15 lutego strażacy ochotnicy ze Schodni zorganizowali tradycyjne wodzenie niedźwiedzia. Bery mają tu długą tradycję i zawsze cieszą się dużym zainteresowaniem. W tym roku oprócz zbiórki na rzecz lokalnej OSP, zbierano także środki na rzecz niepełnosprawnego młodego mieszkańca wsi.

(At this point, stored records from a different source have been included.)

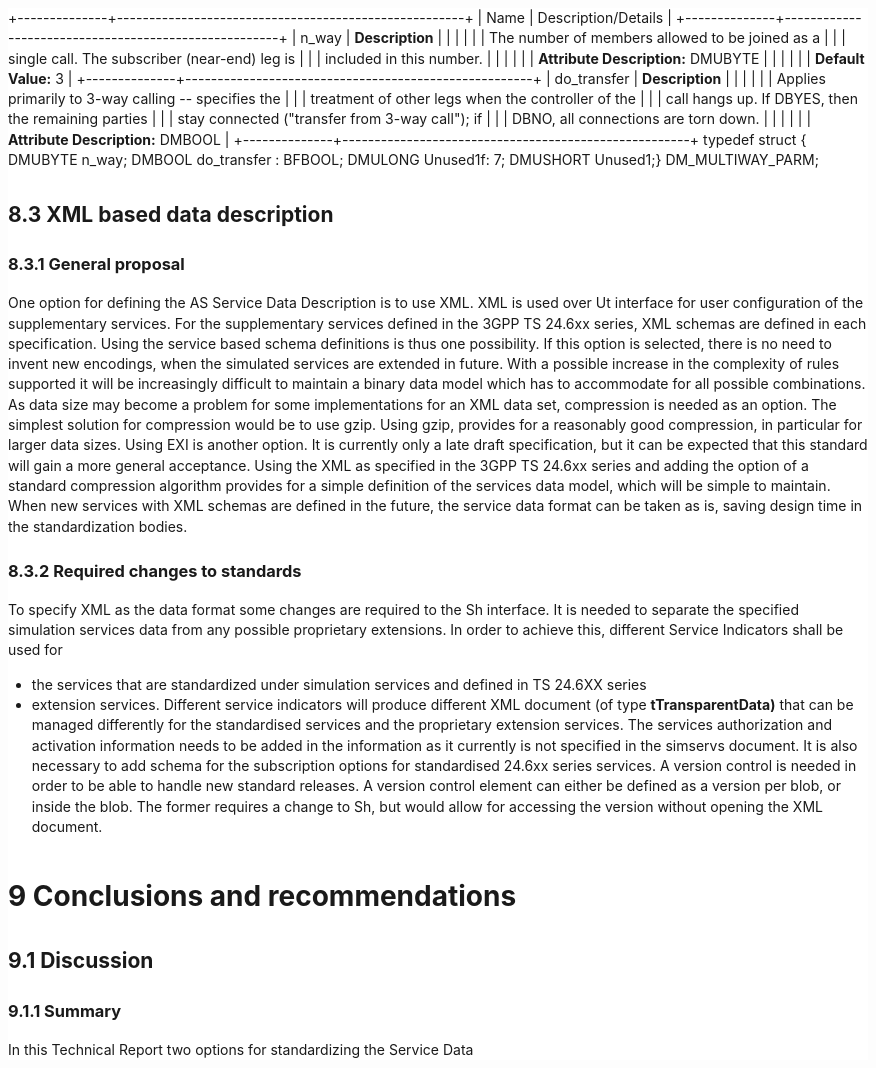 +--------------+------------------------------------------------------+ | Name | Description/Details | +--------------+------------------------------------------------------+ | n_way | **Description** | | | | | | The number of members allowed to be joined as a | | | single call. The subscriber (near-end) leg is | | | included in this number. | | | | | | **Attribute Description:** DMUBYTE | | | | | | **Default Value:** 3 | +--------------+------------------------------------------------------+ | do_transfer | **Description** | | | | | | Applies primarily to 3-way calling -- specifies the | | | treatment of other legs when the controller of the | | | call hangs up. If DBYES, then the remaining parties | | | stay connected (\"transfer from 3-way call\"); if | | | DBNO, all connections are torn down. | | | | | | **Attribute Description:** DMBOOL | +--------------+------------------------------------------------------+
typedef struct {
DMUBYTE n_way;
DMBOOL do_transfer : BFBOOL;
DMULONG Unused1f: 7;
DMUSHORT Unused1;} DM_MULTIWAY_PARM;
## 8.3 XML based data description
### 8.3.1 General proposal
One option for defining the AS Service Data Description is to use XML. XML is
used over Ut interface for user configuration of the supplementary services.
For the supplementary services defined in the 3GPP TS 24.6xx series, XML
schemas are defined in each specification.
Using the service based schema definitions is thus one possibility. If this
option is selected, there is no need to invent new encodings, when the
simulated services are extended in future. With a possible increase in the
complexity of rules supported it will be increasingly difficult to maintain a
binary data model which has to accommodate for all possible combinations.
As data size may become a problem for some implementations for an XML data
set, compression is needed as an option. The simplest solution for compression
would be to use gzip. Using gzip, provides for a reasonably good compression,
in particular for larger data sizes. Using EXI is another option. It is
currently only a late draft specification, but it can be expected that this
standard will gain a more general acceptance.
Using the XML as specified in the 3GPP TS 24.6xx series and adding the option
of a standard compression algorithm provides for a simple definition of the
services data model, which will be simple to maintain. When new services with
XML schemas are defined in the future, the service data format can be taken as
is, saving design time in the standardization bodies.
### 8.3.2 Required changes to standards
To specify XML as the data format some changes are required to the Sh
interface. It is needed to separate the specified simulation services data
from any possible proprietary extensions. In order to achieve this, different
Service Indicators shall be used for
  * the services that are standardized under simulation services and defined in TS 24.6XX series
  * extension services. Different service indicators will produce different XML document (of type **tTransparentData)** that can be managed differently for the standardised services and the proprietary extension services.
The services authorization and activation information needs to be added in the
information as it currently is not specified in the simservs document. It is
also necessary to add schema for the subscription options for standardised
24.6xx series services.
A version control is needed in order to be able to handle new standard
releases. A version control element can either be defined as a version per
blob, or inside the blob. The former requires a change to Sh, but would allow
for accessing the version without opening the XML document.
# 9 Conclusions and recommendations
## 9.1 Discussion
### 9.1.1 Summary
In this Technical Report two options for standardizing the Service Data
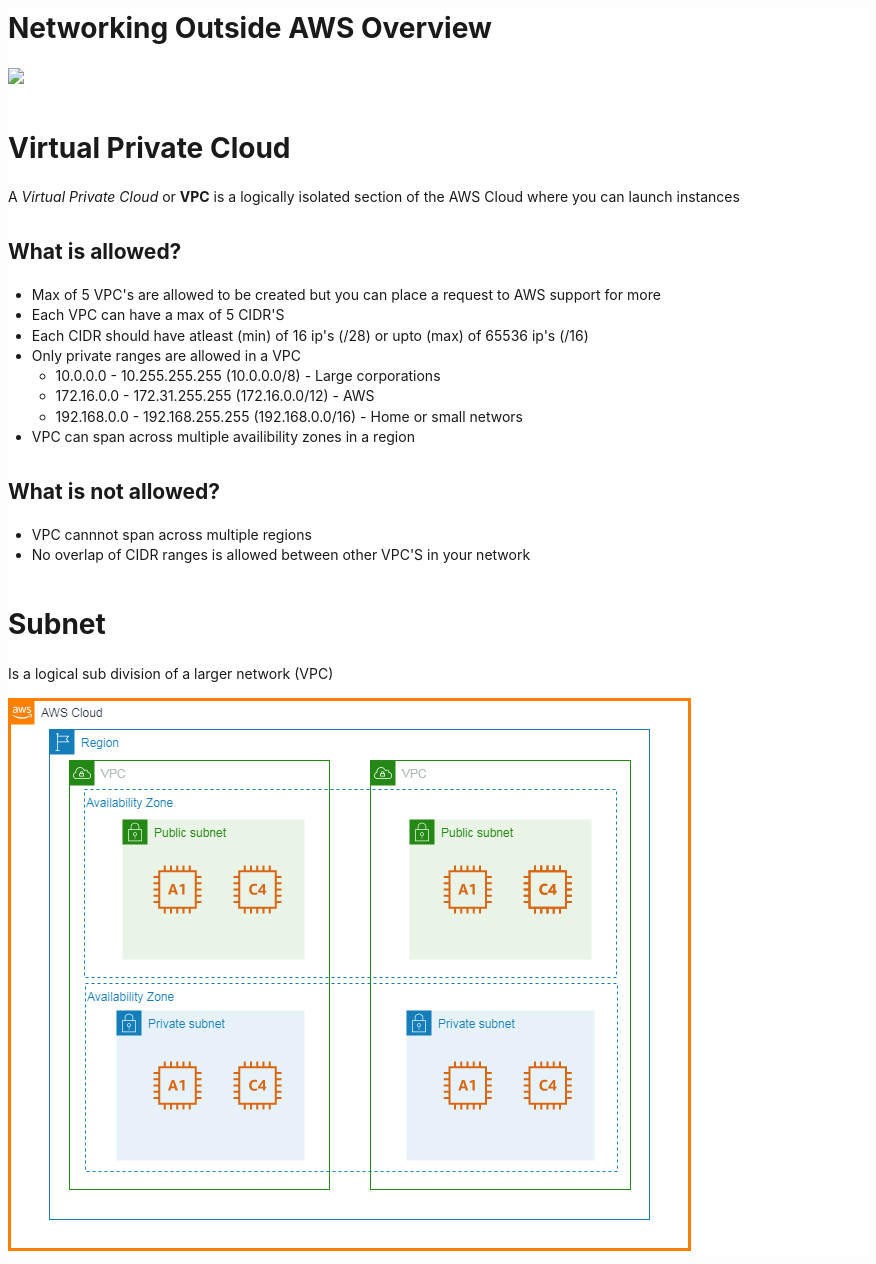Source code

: # Networking Outside AWS Overview

![](Networking/.png)


# Virtual Private Cloud

A *Virtual Private Cloud* or **VPC** is a logically isolated section of the AWS Cloud where you can launch instances

## What is allowed?

* Max of 5 VPC's are allowed to be created but you can place a request to AWS support for more
* Each VPC can have a max of 5 CIDR'S
* Each CIDR should have atleast (min) of 16 ip's (/28) or upto (max) of 65536 ip's (/16)
* Only private ranges are allowed in a VPC
	* 10.0.0.0 - 10.255.255.255 (10.0.0.0/8)          - Large corporations
	* 172.16.0.0 - 172.31.255.255 (172.16.0.0/12)     - AWS
	* 192.168.0.0 - 192.168.255.255 (192.168.0.0/16)  - Home or small networs
* VPC can span across multiple availibility zones in a region

## What is not allowed?

* VPC cannnot span across multiple regions
* No overlap of CIDR ranges is allowed between other VPC'S in your network

# Subnet 

Is a logical sub division of a larger network (VPC)

![](Networking/vpc2.png)
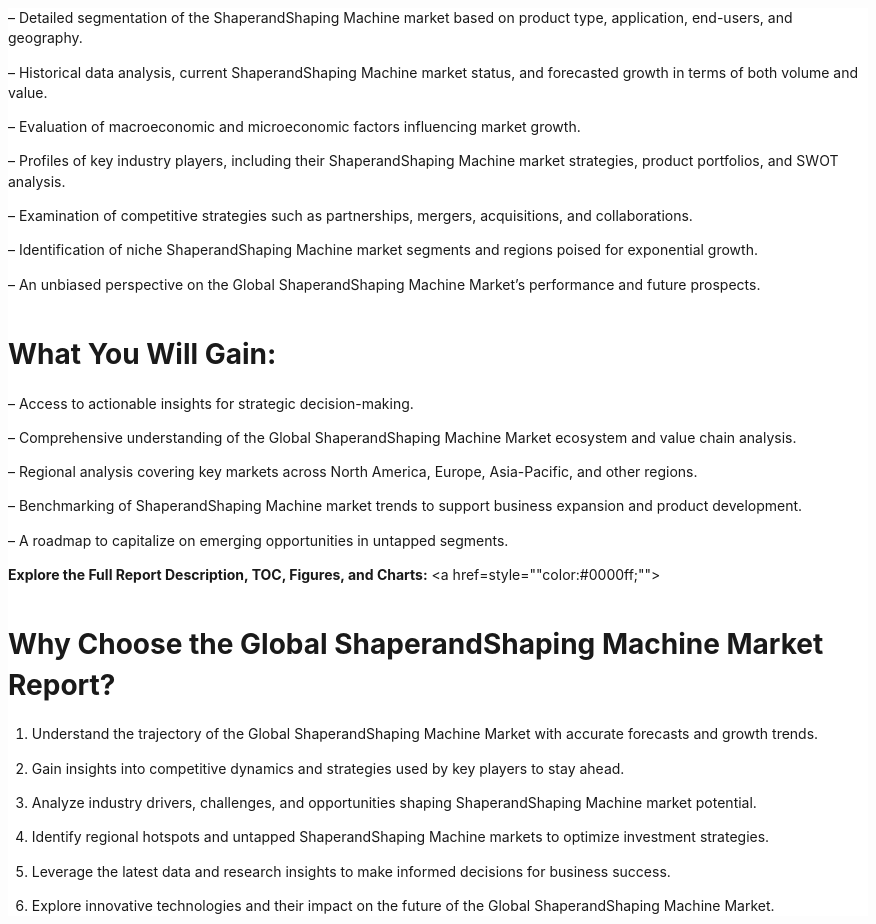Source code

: – Detailed segmentation of the ShaperandShaping Machine market based on product type, application, end-users, and geography.

– Historical data analysis, current ShaperandShaping Machine market status, and forecasted growth in terms of both volume and value.

– Evaluation of macroeconomic and microeconomic factors influencing market growth.

– Profiles of key industry players, including their ShaperandShaping Machine market strategies, product portfolios, and SWOT analysis.

– Examination of competitive strategies such as partnerships, mergers, acquisitions, and collaborations.

– Identification of niche ShaperandShaping Machine market segments and regions poised for exponential growth.

– An unbiased perspective on the Global ShaperandShaping Machine Market’s performance and future prospects.

# <strong>What You Will Gain:</strong>

– Access to actionable insights for strategic decision-making.

– Comprehensive understanding of the Global ShaperandShaping Machine Market ecosystem and value chain analysis.

– Regional analysis covering key markets across North America, Europe, Asia-Pacific, and other regions.

– Benchmarking of ShaperandShaping Machine market trends to support business expansion and product development.

– A roadmap to capitalize on emerging opportunities in untapped segments.

<strong>Explore the Full Report Description, TOC, Figures, and Charts:</strong>
<a href=style=""color:#0000ff;""></a>

# <strong>Why Choose the Global ShaperandShaping Machine Market Report?</strong>

1. Understand the trajectory of the Global ShaperandShaping Machine Market with accurate forecasts and growth trends.

2. Gain insights into competitive dynamics and strategies used by key players to stay ahead.

3. Analyze industry drivers, challenges, and opportunities shaping ShaperandShaping Machine market potential.

4. Identify regional hotspots and untapped ShaperandShaping Machine markets to optimize investment strategies.

5. Leverage the latest data and research insights to make informed decisions for business success.

6. Explore innovative technologies and their impact on the future of the Global ShaperandShaping Machine Market.
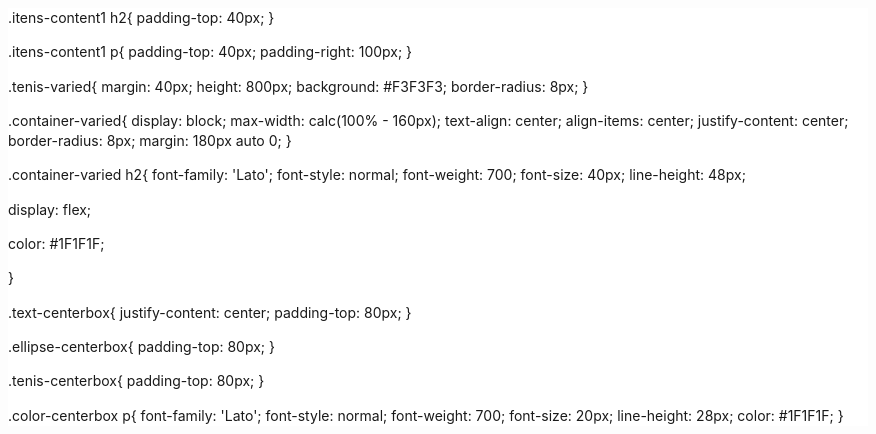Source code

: .itens-content1 h2{
padding-top: 40px;
}

.itens-content1 p{
padding-top: 40px;
padding-right: 100px;
}

.tenis-varied{
margin: 40px;
height: 800px;
background: #F3F3F3;
border-radius: 8px;
}

.container-varied{
display: block;
max-width: calc(100% - 160px);
text-align: center;
align-items: center;
justify-content: center;
border-radius: 8px;
margin: 180px auto 0;
}

.container-varied h2{
font-family: 'Lato';
font-style: normal;
font-weight: 700;
font-size: 40px;
line-height: 48px;

display: flex;


color: #1F1F1F;

}

.text-centerbox{
justify-content: center;
padding-top: 80px;
}

.ellipse-centerbox{
padding-top: 80px;
}

.tenis-centerbox{
padding-top: 80px;
}


.color-centerbox p{
font-family: 'Lato';
font-style: normal;
font-weight: 700;
font-size: 20px;
line-height: 28px;
color: #1F1F1F;
}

W godzinach porannych barwny orszak z niedźwiedziem na czele wyruszył najpierw do miejscowości Nowa Schodnia, by następnie przemieścić się do Schodni. Wśród postaci byli m.in. ksiądz, lekarz, pielęgniarka, kominiarz i policjant. Wyjątkowa jest jednak postać zająca, który drugi raz uczestniczył w wodzeniu. Organizatorzy z Łukaszem Czechem na czele chcą, by został znakiem rozpoznawczym ich berów – jako pierwszy zwiastun nadchodzącej Wielkanocy.
Mieszkańcy wsi bardzo chętnie przyjmowali przebierańców, tak by zgodnie z tradycją pani domu mogła zatańczyć z niedźwiedziem, co ma wróżyć szczęściem na cały rok. Ponadto należy też dać się zbadać lekarzowi, wyspowiadać lub porozmawiać z księdzem oraz zapłacić mandat policjantowi. A wszystko dla zachowania tradycji.
Wieczorem zorganizowano wspólną zabawę na z dziećmi, na zakończenie na dorosłych czekała zabawa taneczna.